Original poster: "Malcolm Watts" <m.j.watts-at-massey.ac.nz> 

Hi Steve,

On 4 Feb 2004, at 8:18, Tesla list wrote:

 > Original poster: "Steve Conner" <steve.conner-at-optosci-dot-com>
 >
 >  >If the current is forced to 0 every cycle, how can it
 >  >build up over many
 >  >cycles and cause saturation?

Is the current "forced" to zero every cycle or simply allowed to
relax and *hopefully* return to zero in a given time?

 > I don't know. All I know is that every time I've tried to use an iron
 > core without airgap as a choke, it has always saturated. The last time
 > I saw this was in the line choke in my thyristor controlled rectifier,
 > it needed a 1mm airgap to make it work. Not only was the current
 > discontinuous, but it reversed every other half-cycle.
 >
 > Maybe the problem isn't "flux walking" but simply that ungapped
 > iron-cored inductors don't like to store much magnetic energy. I
 > reckon this is because magnetic energy is 0.5*L*I^2, and increasing
 > the airgap increases Imax as fast as it decreases L. (The energy
 > stored in the airgap can be felt as mechanical force, on a previous
 > version of my line choke it was enough to overcome the clamp bolts and
 > crush the airgap shut.)

Ungapped cores are indeed poor stores of energy. In fact this is
desirable since you don't want a transformer core to store any energy
at all.
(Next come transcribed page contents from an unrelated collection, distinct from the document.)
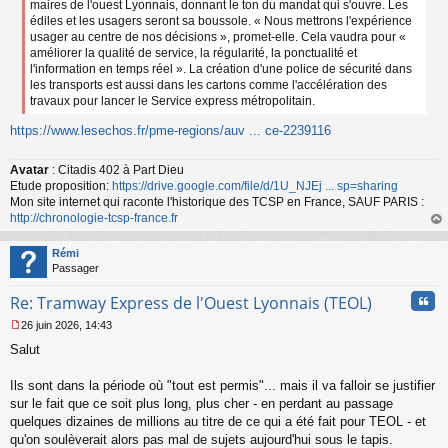
maires de l'ouest Lyonnais, donnant le ton du mandat qui s'ouvre. Les
édiles et les usagers seront sa boussole. « Nous mettrons l'expérience
usager au centre de nos décisions », promet-elle. Cela vaudra pour «
améliorer la qualité de service, la régularité, la ponctualité et
l'information en temps réel ». La création d'une police de sécurité dans
les transports est aussi dans les cartons comme l'accélération des
travaux pour lancer le Service express métropolitain.
https://www.lesechos.fr/pme-regions/auv ... ce-2239116
Avatar
: Citadis 402 à Part Dieu
Etude proposition:
https://drive.google.com/file/d/1U_NJEj ... sp=sharing
Mon site internet qui raconte l'historique des TCSP en France, SAUF PARIS :
http://chronologie-tcsp-france.fr
au
t
Rémi
Passager
Cita
Re: Tramway Express de l'Ouest Lyonnais (TEOL)
26 juin 2026, 14:43
M
Salut
e
s
s
Ils sont dans la période où "tout est permis"... mais il va falloir se justifier
a
sur le fait que ce soit plus long, plus cher - en perdant au passage
g
quelques dizaines de millions au titre de ce qui a été fait pour TEOL - et
e
qu'on soulèverait alors pas mal de sujets aujourd'hui sous le tapis.
n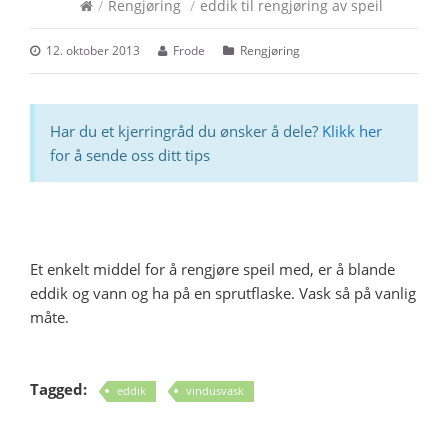
/
Rengjøring
/
eddik til rengjøring av speil
12. oktober 2013
Frode
Rengjøring
Har du et kjerringråd du ønsker å dele?
Klikk her
for å sende oss ditt tips
Et enkelt middel for å rengjøre speil med, er å blande
eddik og vann og ha på en sprutflaske. Vask så på vanlig
måte.
Tagged:
eddik
vindusvask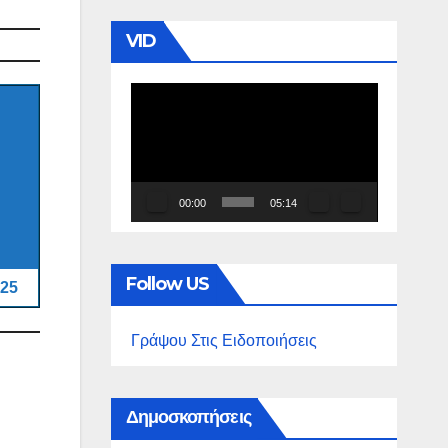
VID
Πρόγραμμα
Αναπαραγωγής
Βίντεο
00:00
05:14
Follow US
25
Γράψου Στις Ειδοποιήσεις
Δημοσκοπήσεις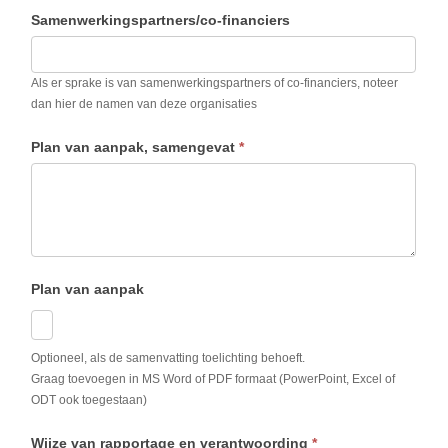
Samenwerkingspartners/co-financiers
Als er sprake is van samenwerkingspartners of co-financiers, noteer
dan hier de namen van deze organisaties
Plan van aanpak, samengevat
*
Plan van aanpak
Optioneel, als de samenvatting toelichting behoeft.
Graag toevoegen in MS Word of PDF formaat (PowerPoint, Excel of
ODT ook toegestaan)
Wijze van rapportage en verantwoording
*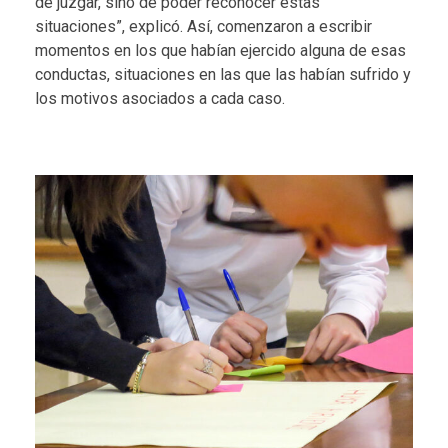
de juzgar, sino de poder reconocer estas
situaciones”, explicó. Así, comenzaron a escribir
momentos en los que habían ejercido alguna de esas
conductas, situaciones en las que las habían sufrido y
los motivos asociados a cada caso.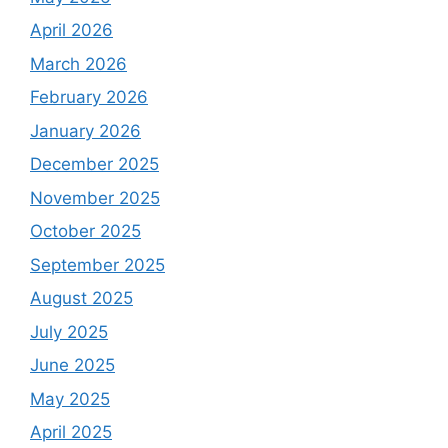
April 2026
March 2026
February 2026
January 2026
December 2025
November 2025
October 2025
September 2025
August 2025
July 2025
June 2025
May 2025
April 2025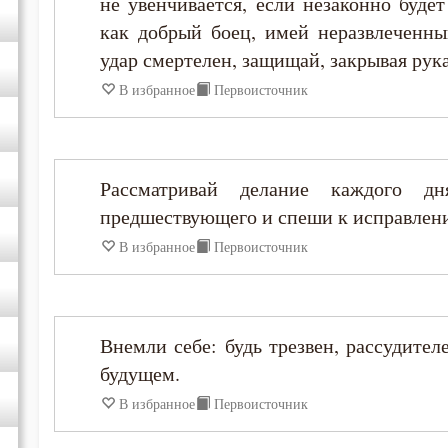
не увенчивается, если незаконно будет
как добрый боец, имей неразвлеченны
удар смертелен, защищай, закрывая рука
В избранное
Первоисточник
Рассматривай делание каждого д
предшествующего и спеши к исправлен
В избранное
Первоисточник
Внемли себе: будь трезвен, рассудите
будущем.
В избранное
Первоисточник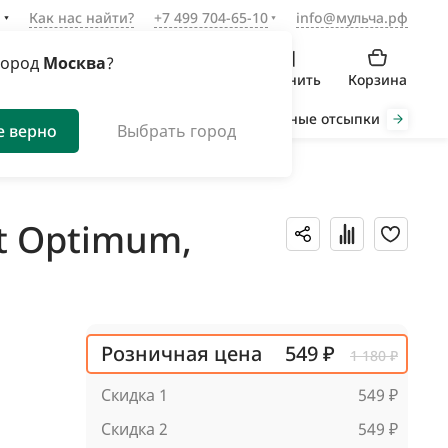
а
Как нас найти?
+7 499 704-65-10
info@мульча.рф
город
Москва
?
Войти
Избранное
Сравнить
Корзина
Органическая мульча
Декоративные отсыпки
Инст
е верно
Выбрать город
ht Optimum,
Розничная цена
549 ₽
1 180 ₽
Скидка 1
549 ₽
Скидка 2
549 ₽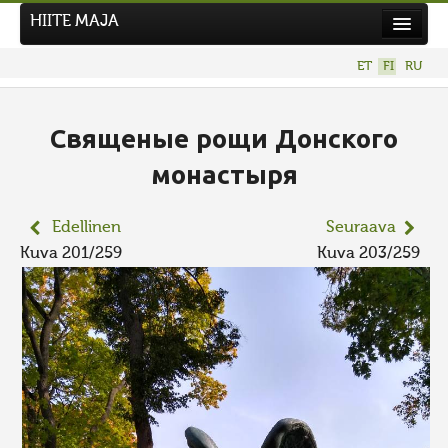
HIITE MAJA
Uutiset
ET
FI
RU
Kuvakilpailut
UUSI KUVAKILPAILU
Священые рощи Донского
Hiite kuvavõistlus 2026
монастыря
AIEMMAT KILPAILUT
Edellinen
Seuraava
Kuva 201/259
Kuva 203/259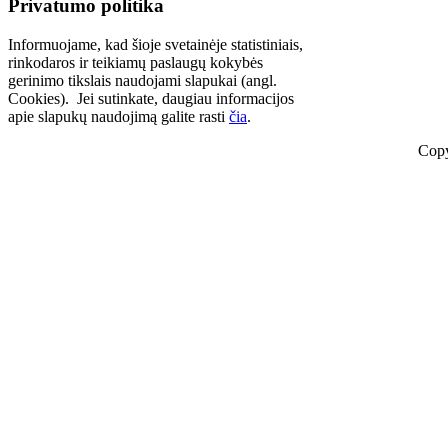
Privatumo politika
Informuojame, kad šioje svetainėje statistiniais,
rinkodaros ir teikiamų paslaugų kokybės
gerinimo tikslais naudojami slapukai (angl.
Cookies). Jei sutinkate, daugiau informacijos
apie slapukų naudojimą galite rasti
čia
.
Copy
Energy storage inductors are always gapped. It is not the
decrease in L which does the job (since L can be decreased in
ungapped inductors as well) but the fact that the gap adds
considerable reluctance into the magnetic circuit. Most of the energy
is actually stored in the gap which can take an infinite amount of
flux. Increasing the length of the gap becomes necessary as the flux
level increases, increasing the flux density to the point where the
core is approaching saturation. The core's job is simply to confine
most of the flux to the gap, reducing the inductor's coupling into
other objects. For this reason, a core gap is most effective when it
keeps gap flux in the vicinity of the windings (e.g. in the centre
pole only of an E-E core).

Malcolm

 > Of course, from this argument, we can say that the best energy storage
 > inductor has an infinitely large airgap, in other words no iron at
 > all. This would be true if it weren't for copper losses, which are
 > increased as the airgap gets larger, because you need more turns to
 > achieve the same inductance. In practice the lowest overall losses are
 > found at the point where the copper losses and core losses are equal.
 >
 > Of course if you use superconducting windings, then there is no
 > contest, the air core wins hands down. Superconducting air-cored coils
 > have been made to store several MegaJoules at currents of 1000s of
 > amps.
 >
 > Steve C.
 >
 >
 >